A faithful transcription is wanted of the lines from the top of the material through the line that holds "07 September 2020", both ends included, leaving out the pictures.

━━━━━━━━━━━━━━━━━━━━━━━━━━━━━━

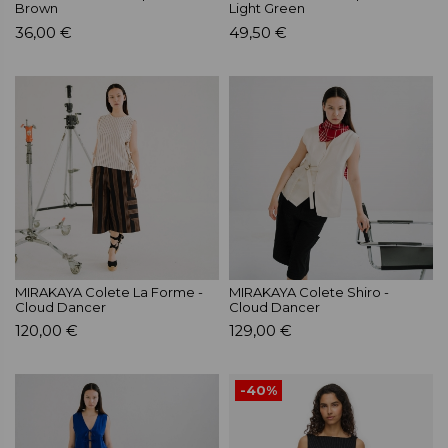
Brown
Light Green
36,00 €
49,50 €
MIRAKAYA Colete La Forme -
MIRAKAYA Colete Shiro -
Cloud Dancer
Cloud Dancer
120,00 €
129,00 €
-40%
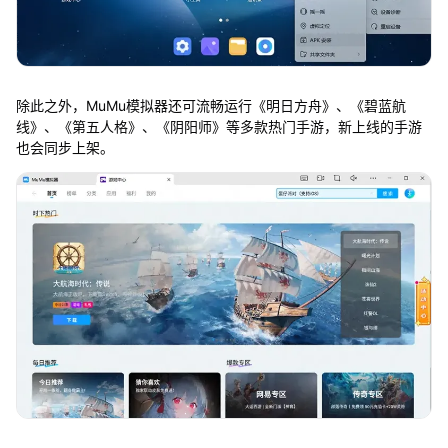
除此之外，MuMu模拟器还可流畅运行《明日方舟》、《碧蓝航
线》、《第五人格》、《阴阳师》等多款热门手游，新上线的手游
也会同步上架。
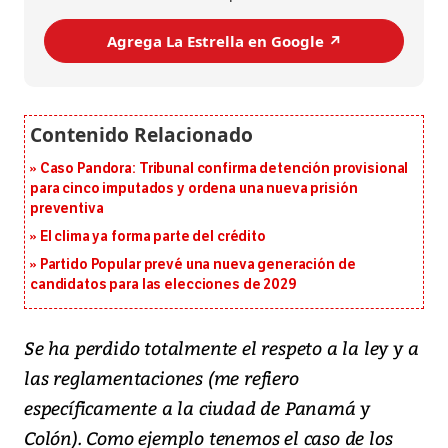
Agrega La Estrella en Google ↗️
Caso Pandora: Tribunal confirma detención provisional
para cinco imputados y ordena una nueva prisión
preventiva
El clima ya forma parte del crédito
Partido Popular prevé una nueva generación de
candidatos para las elecciones de 2029
Se ha perdido totalmente el respeto a la ley y a
las reglamentaciones (me refiero
específicamente a la ciudad de Panamá y
Colón). Como ejemplo tenemos el caso de los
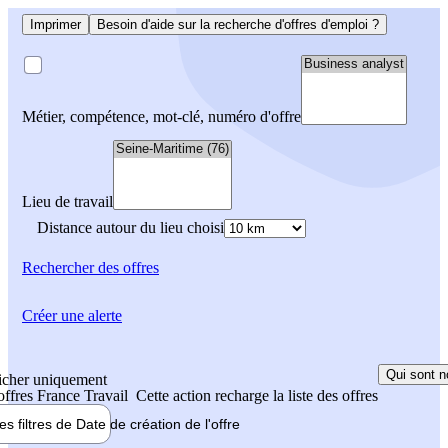
Imprimer
Besoin d'aide sur la recherche d'offres d'emploi ?
Métier, compétence, mot-clé, numéro d'offre
Lieu de travail
Distance autour du lieu choisi
Rechercher
des offres
Créer une alerte
Qui sont n
icher uniquement
 offres France Travail
Cette action recharge la liste des offres
les filtres de
Date de création
de l'offre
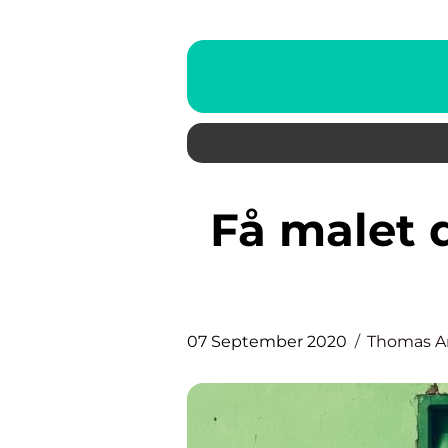
Få malet din husfacade af en
07 September 2020
Thomas A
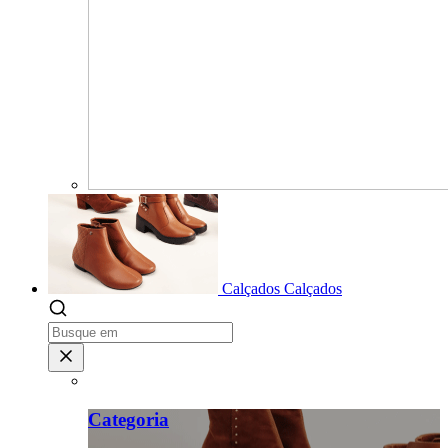
Calçados
Calçados
Categoria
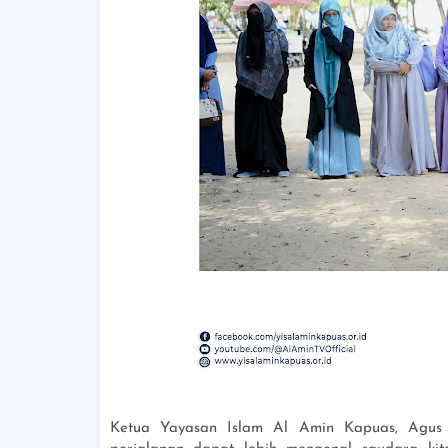
Ketua Yayasan Islam Al Amin Kapuas, Agus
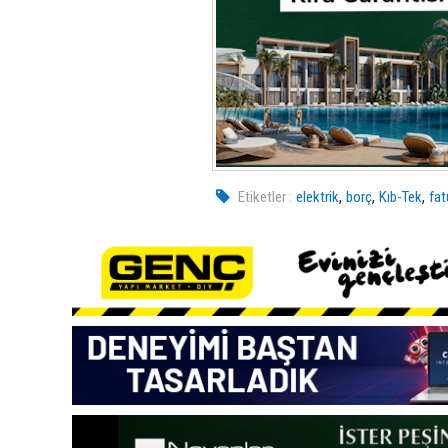
,
,
,
Etiketler :
elektrik
borç
Kıb-Tek
fat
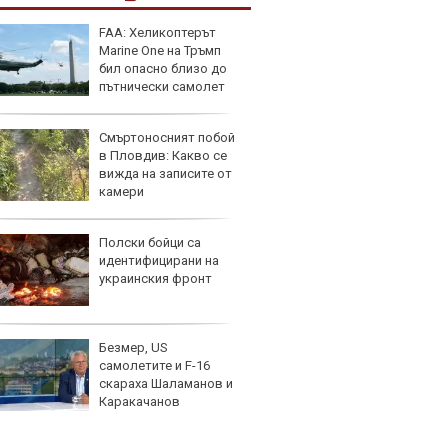
FAA: Хеликоптерът
Изост
Marine One на Тръмп
натру
бил опасно близо до
непла
пътнически самолет
Смъртоносният побой
Кратъ
в Пловдив: Какво се
дали 
вижда на записите от
работи
камери
Полски бойци са
25-те 
идентифицирани на
внесе
украинския фронт
през 
Безмер, US
Audi 
самолетите и F-16
с про
скараха Шаламанов и
луксо
Каракачанов
ново 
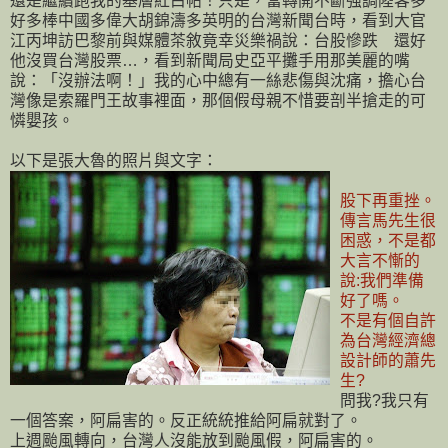
還是繼續跑我的基層紅白帖！只是，當轉開不斷強調陸客多
好多棒中國多偉大胡錦濤多英明的台灣新聞台時，看到大官
江丙坤訪巴黎前與媒體茶敘竟幸災樂禍說：台股慘跌 還好
他沒買台灣股票…，看到新聞局史亞平攤手用那美麗的嘴
說：「沒辦法啊！」我的心中總有一絲悲傷與沈痛，擔心台
灣像是索羅門王故事裡面，那個假母親不惜要剖半搶走的可
憐嬰孩。
以下是張大魯的照片與文字：
股下再重挫。
傳言馬先生很
困惑，不是都
大言不慚的
說:我們準備
好了嗎。
不是有個自許
為台灣經濟總
設計師的蕭先
生?
問我?我只有
一個答案，阿扁害的。反正統統推給阿扁就對了。
上週颱風轉向，台灣人沒能放到颱風假，阿扁害的。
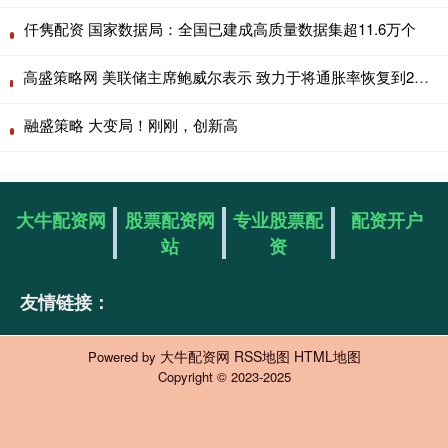
仟隽配资 国家数据局：全国已建成高质量数据集超11.6万个
高盛策略网 美联储主席鲍威尔表示 致力于将通胀率恢复到2% 努力实现2%的通胀目标可能代价高昂
融盛策略 大变局！刚刚，创新高
大牛配资网
股票配资网
专业股票配
配资开户
站
资
友情链接：
大牛配资网
RSS地图
HTML地图
Powered by
Copyright
© 2023-2025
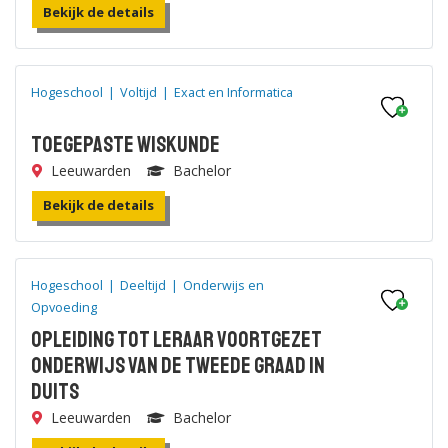
Bekijk de details
Hogeschool
|
Voltijd
|
Exact en Informatica
Toegepaste Wiskunde
Leeuwarden
Bachelor
Bekijk de details
Hogeschool
|
Deeltijd
|
Onderwijs en
Opvoeding
Opleiding tot leraar voortgezet
onderwijs van de tweede graad in
Duits
Leeuwarden
Bachelor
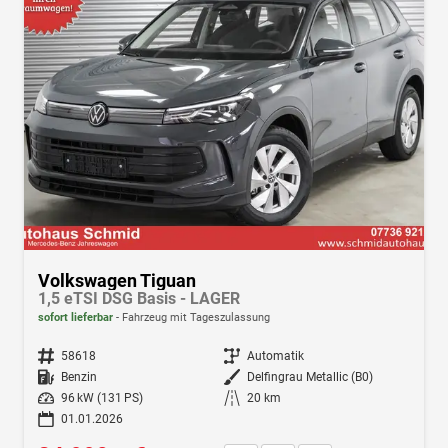
Volkswagen Tiguan
1,5 eTSI DSG Basis - LAGER
sofort lieferbar
Fahrzeug mit Tageszulassung
Fahrzeugnr.
58618
Getriebe
Automatik
Kraftstoff
Benzin
Außenfarbe
Delfingrau Metallic (B0)
Leistung
96 kW (131 PS)
Kilometerstand
20 km
01.01.2026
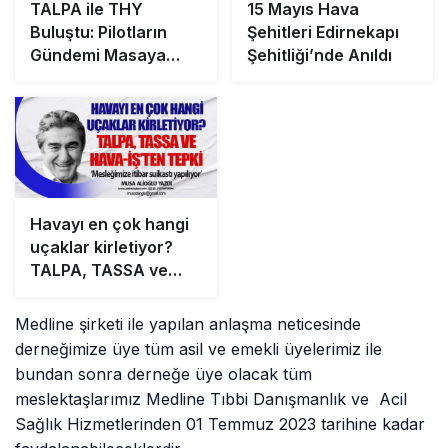
TALPA ile THY
15 Mayıs Hava
Buluştu: Pilotların
Şehitleri Edirnekapı
Gündemi Masaya
Şehitliği’nde Anıldı
Yatırıldı
Havayı en çok hangi
uçaklar kirletiyor?
TALPA, TASSA ve
HAVA-İŞ’ten tepki
‘Mesleğimize itibar
Medline şirketi ile yapılan anlaşma neticesinde
suikastı yapılıyor’
derneğimize üye tüm asil ve emekli üyelerimiz ile
bundan sonra derneğe üye olacak tüm
meslektaşlarımız Medline Tıbbi Danışmanlık ve Acil
Sağlık Hizmetlerinden 01 Temmuz 2023 tarihine kadar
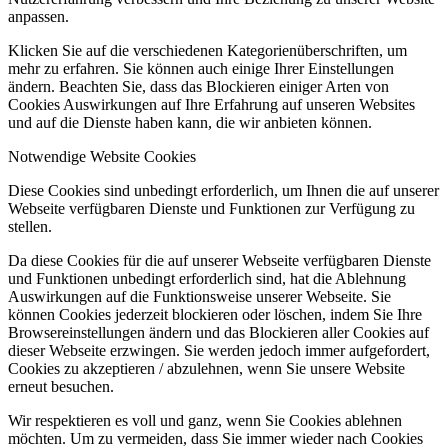
anpassen.
Klicken Sie auf die verschiedenen Kategorienüberschriften, um
mehr zu erfahren. Sie können auch einige Ihrer Einstellungen
ändern. Beachten Sie, dass das Blockieren einiger Arten von
Cookies Auswirkungen auf Ihre Erfahrung auf unseren Websites
und auf die Dienste haben kann, die wir anbieten können.
Notwendige Website Cookies
Diese Cookies sind unbedingt erforderlich, um Ihnen die auf unserer
Webseite verfügbaren Dienste und Funktionen zur Verfügung zu
stellen.
Da diese Cookies für die auf unserer Webseite verfügbaren Dienste
und Funktionen unbedingt erforderlich sind, hat die Ablehnung
Auswirkungen auf die Funktionsweise unserer Webseite. Sie
können Cookies jederzeit blockieren oder löschen, indem Sie Ihre
Browsereinstellungen ändern und das Blockieren aller Cookies auf
dieser Webseite erzwingen. Sie werden jedoch immer aufgefordert,
Cookies zu akzeptieren / abzulehnen, wenn Sie unsere Website
erneut besuchen.
Wir respektieren es voll und ganz, wenn Sie Cookies ablehnen
möchten. Um zu vermeiden, dass Sie immer wieder nach Cookies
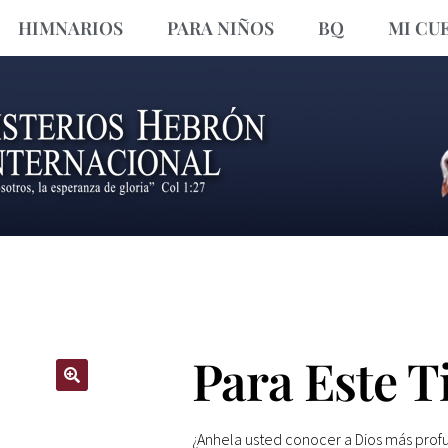
HIMNARIOS
PARA NIÑOS
BQ
MI CU
Para Este 
🔍
¿Anhela usted conocer a Dios más pro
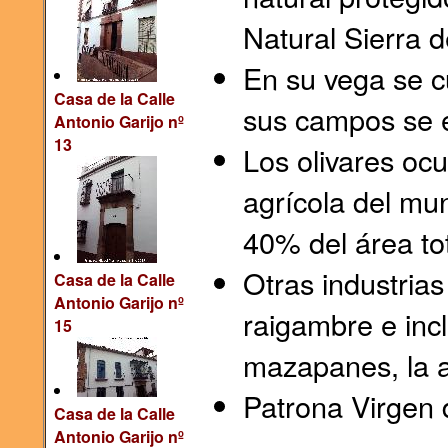
Natural Sierra 
En su vega se c
Casa de la Calle
sus campos se ex
Antonio Garijo nº
13
Los olivares oc
agrícola del mun
40% del área to
Otras industria
Casa de la Calle
Antonio Garijo nº
raigambre e incl
15
mazapanes, la ar
Patrona Virgen 
Casa de la Calle
Antonio Garijo nº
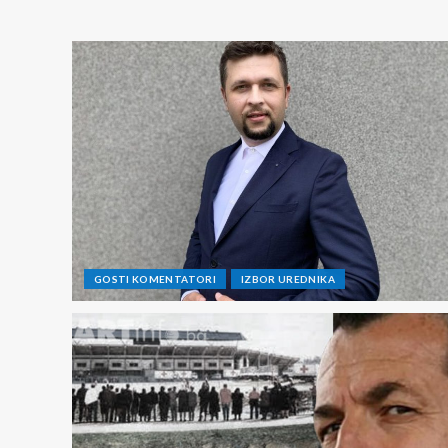
GOSTI KOMENTATORI
IZBOR UREDNIKA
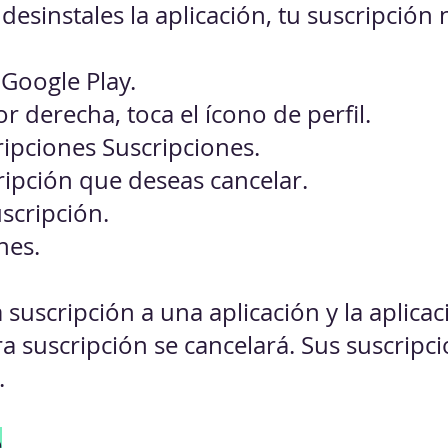
esinstales la aplicación, tu suscripción 
 Google Play.
or derecha, toca el ícono de perfil.
ripciones Suscripciones.
cripción que deseas cancelar.
scripción.
nes.
 suscripción a una aplicación y la aplica
ra suscripción se cancelará. Sus suscripc
.
e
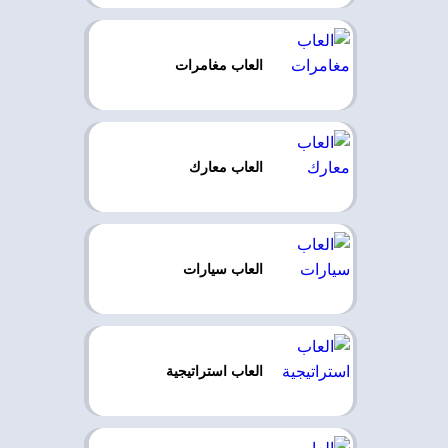
العاب مغامرات
العاب معارك
العاب سيارات
العاب استراتيجية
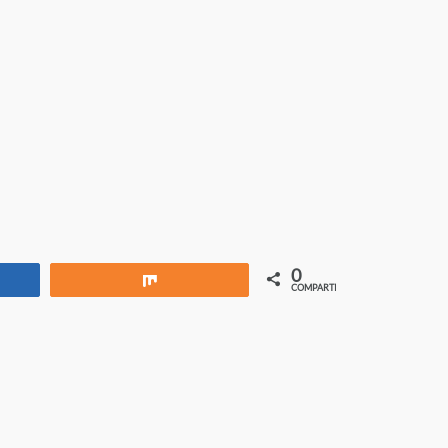
0
rtir
Compartir
COMPARTIR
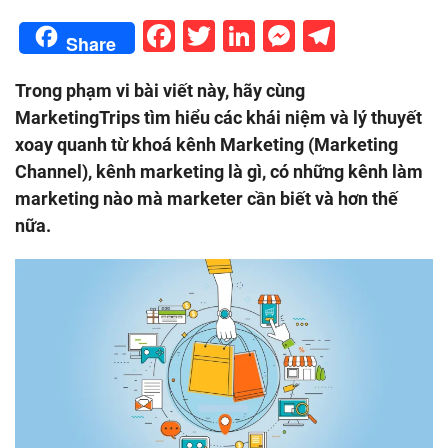
Facebook
Twitter
LinkedIn
Messenge
Telegr
Share
Trong phạm vi bài viết này, hãy cùng
MarketingTrips tìm hiểu các khái niệm và lý thuyết
xoay quanh từ khoá kênh Marketing (Marketing
Channel), kênh marketing là gì, có những kênh làm
marketing nào mà marketer cần biết và hơn thế
nữa.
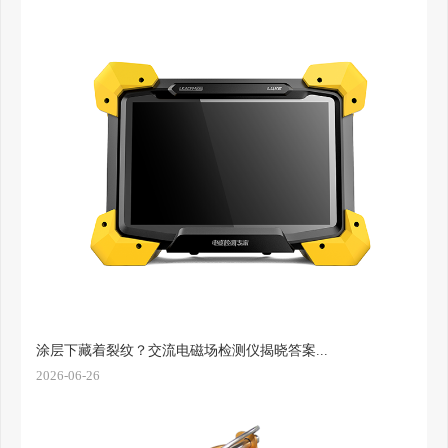
涂层下藏着裂纹？交流电磁场检测仪揭晓答案...
2026-06-26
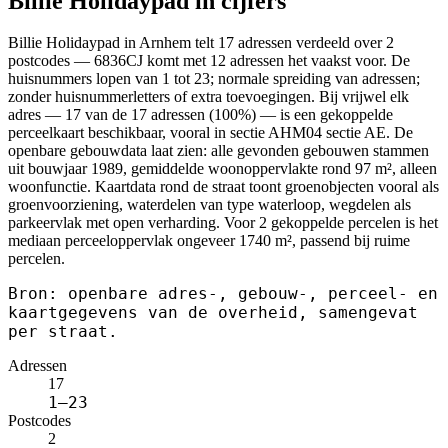
Billie Holidaypad in cijfers
Billie Holidaypad in Arnhem telt 17 adressen verdeeld over 2
postcodes — 6836CJ komt met 12 adressen het vaakst voor. De
huisnummers lopen van 1 tot 23; normale spreiding van adressen;
zonder huisnummerletters of extra toevoegingen. Bij vrijwel elk
adres — 17 van de 17 adressen (100%) — is een gekoppelde
perceelkaart beschikbaar, vooral in sectie AHM04 sectie AE. De
openbare gebouwdata laat zien: alle gevonden gebouwen stammen
uit bouwjaar 1989, gemiddelde woonoppervlakte rond 97 m², alleen
woonfunctie. Kaartdata rond de straat toont groenobjecten vooral als
groenvoorziening, waterdelen van type waterloop, wegdelen als
parkeervlak met open verharding. Voor 2 gekoppelde percelen is het
mediaan perceeloppervlak ongeveer 1740 m², passend bij ruime
percelen.
Bron: openbare adres-, gebouw-, perceel- en
kaartgegevens van de overheid, samengevat
per straat.
Adressen
17
1–23
Postcodes
2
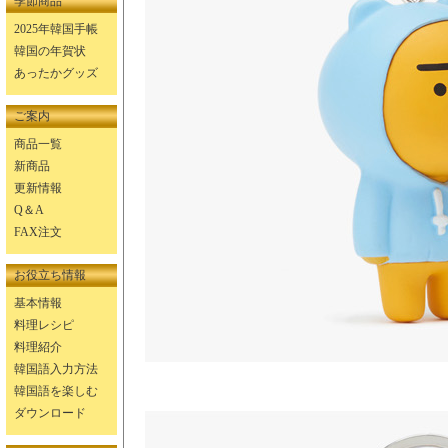
季節商品
2025年韓国手帳
韓国の年賀状
あったかグッズ
ご案内
商品一覧
新商品
更新情報
Q＆A
FAX注文
お役立ち情報
基本情報
料理レシピ
料理紹介
韓国語入力方法
韓国語を楽しむ
ダウンロード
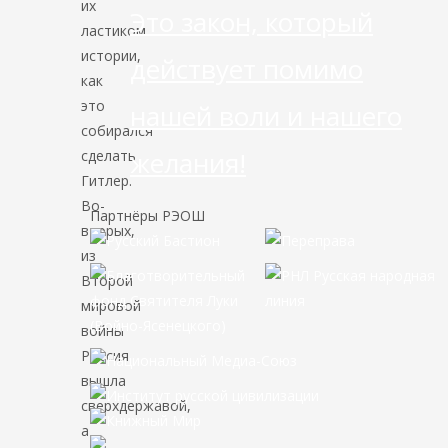
их
Это закон, который
ластиком
истории,
действует помимо
как
это
нашей воли и нашего
собирался
желания!
сделать
Гитлер.
Во-
Партнёры РЭОШ
вторых,
из
Второй
мировой
войны
Россия
вышла
сверхдержавой,
а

━━━━━━━━━━━━━━━━━━━━━━━━━━━━━━

* **EXERCISE OUTPUT**
Brown
Light Green
36,00 €
49,50 €
MIRAKAYA Colete La Forme -
MIRAKAYA Colete Shiro -
Cloud Dancer
Cloud Dancer
120,00 €
129,00 €
-40%
除此之外，MuMu模拟器还可流畅运行《明日方舟》、《碧蓝航
线》、《第五人格》、《阴阳师》等多款热门手游，新上线的手游
也会同步上架。
Agrega La Estrella en Google ↗️
Caso Pandora: Tribunal confirma detención provisional
para cinco imputados y ordena una nueva prisión
preventiva
El clima ya forma parte del crédito
Partido Popular prevé una nueva generación de
candidatos para las elecciones de 2029
Se ha perdido totalmente el respeto a la ley y a
las reglamentaciones (me refiero
específicamente a la ciudad de Panamá y
Colón). Como ejemplo tenemos el caso de los
Imprimer
Besoin d'aide sur la recherche d'offres d'emploi ?
Métier, compétence, mot-clé, numéro d'offre
Lieu de travail
Distance autour du lieu choisi
Rechercher
des offres
Créer une alerte
Qui sont n
icher uniquement
 offres France Travail
Cette action recharge la liste des offres
les filtres de
Date de création
de l'offre
Få malet din husfacade af en
07 September 2020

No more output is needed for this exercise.